▶ Directive:
Rewrite the rows below, replacing "common name" with "vernacular name" in each place it occurs and keeping everything else the same.

-- start of Listed entries --

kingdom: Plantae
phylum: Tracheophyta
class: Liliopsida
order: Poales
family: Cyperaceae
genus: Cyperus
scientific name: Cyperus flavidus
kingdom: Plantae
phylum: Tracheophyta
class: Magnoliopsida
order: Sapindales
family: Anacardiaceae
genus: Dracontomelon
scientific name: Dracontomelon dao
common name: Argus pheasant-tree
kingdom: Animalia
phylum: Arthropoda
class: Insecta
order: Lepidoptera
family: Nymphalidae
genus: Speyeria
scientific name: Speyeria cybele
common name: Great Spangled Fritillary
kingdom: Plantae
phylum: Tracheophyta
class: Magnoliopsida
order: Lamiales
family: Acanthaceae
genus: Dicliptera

-- end of Listed entries --

▶ Problem solution:
kingdom: Plantae
phylum: Tracheophyta
class: Liliopsida
order: Poales
family: Cyperaceae
genus: Cyperus
scientific name: Cyperus flavidus
kingdom: Plantae
phylum: Tracheophyta
class: Magnoliopsida
order: Sapindales
family: Anacardiaceae
genus: Dracontomelon
scientific name: Dracontomelon dao
vernacular name: Argus pheasant-tree
kingdom: Animalia
phylum: Arthropoda
class: Insecta
order: Lepidoptera
family: Nymphalidae
genus: Speyeria
scientific name: Speyeria cybele
vernacular name: Great Spangled Fritillary
kingdom: Plantae
phylum: Tracheophyta
class: Magnoliopsida
order: Lamiales
family: Acanthaceae
genus: Dicliptera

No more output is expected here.